I discussed this with an EE friend here @work. His concern was the gate voltage compared to the source voltage coming to the FET. He reviewed the specs on the SIR800DP: N-channel, Vgs rated at +/- 12V.

Have you tried this on the bench yet? Were you planning on using one of our standard FET's? Have you looked into the voltage delta between the gate and source of the FET?

No, I have not done anything more than the design in the OP, just a proof of concept really.

I was not real worried about the FET as I know they exist that would work. For example the old classic NXP have a gate to source voltage of 20v.

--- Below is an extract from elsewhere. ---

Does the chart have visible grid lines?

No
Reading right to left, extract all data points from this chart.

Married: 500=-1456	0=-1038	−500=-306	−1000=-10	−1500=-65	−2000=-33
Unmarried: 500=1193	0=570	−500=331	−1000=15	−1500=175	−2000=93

http://www.nxp.com/documents/data_sheet/PSMN3R0-30YLD.pdf

I am sure there are more options as well but the NXP is already proven and would work fine. I honestly notice very little difference in the real world between it and the sir800.

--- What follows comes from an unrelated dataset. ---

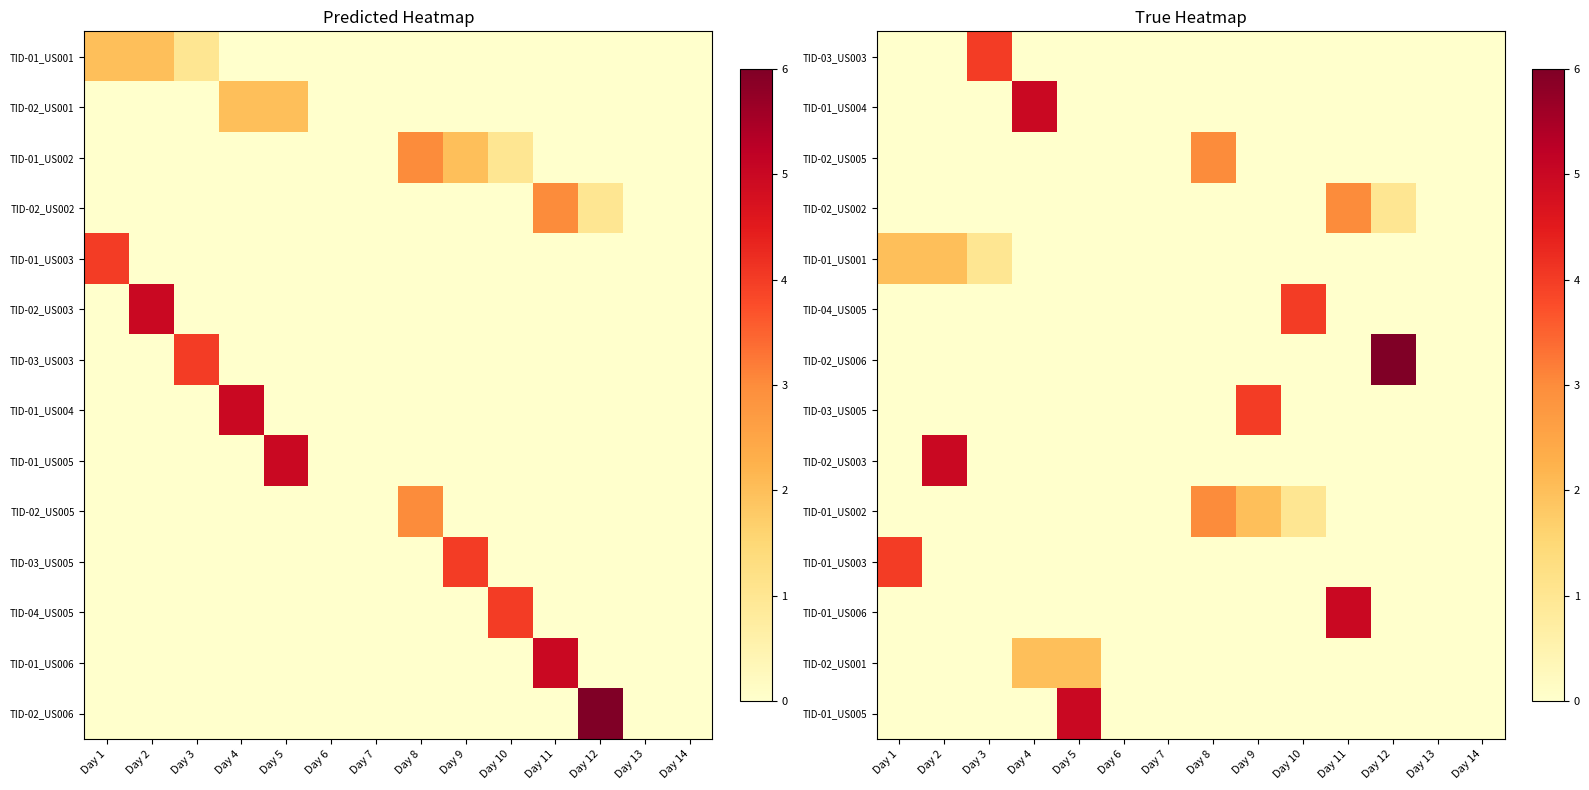

At which category is the sum across all series the highest?

Day 11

For the NXP, yes, it won't blow up anything with a range of 20V, but the source to the FET is -12V compared to the MCU's supplied gate voltage to the FET, so even for the NXP, the FET will be always be on. This is what my friend is saying.

I am not an expert on FET’s by any means.

When the MCU is not sending any voltage to the FET gate, It is an open circuit correct? I am not sure how the FET would turn on with an open circuit on the gate?

When the MCU sends the voltage output to the FET would it not turn on anyways?

Honestly I am not seeing how this setup is any different than using an LDO? Either way the gate sees +4v and the source is –12v?

I guess it is my turn to miss something?

The source is -12V, while the gate is 0 to 4V, therefore when the MCU outputs what it thinks is zero, the FET sees it as +12V, because to the FET, the -12V is it's ground. So when you think you set the gate to 0, it's really a 12V difference over the source input to the FET, so, the FET is always on.

That's the way I understand it. Think it makes sense.

Yes, it makes sense on one hand, IF the circuit was set to 0v by the MCU. The way I understand it though is that when the MCU turns the FET off the circuit is open with no connection at all. Thus how does the FET get energized if there is not a complete circuit?

Even in a zener modded 2s setup there is a 4.1v difference between the source and the gate, this is more than enough to energize the FET if what you are saying is true. Yet zener modded driver work fine?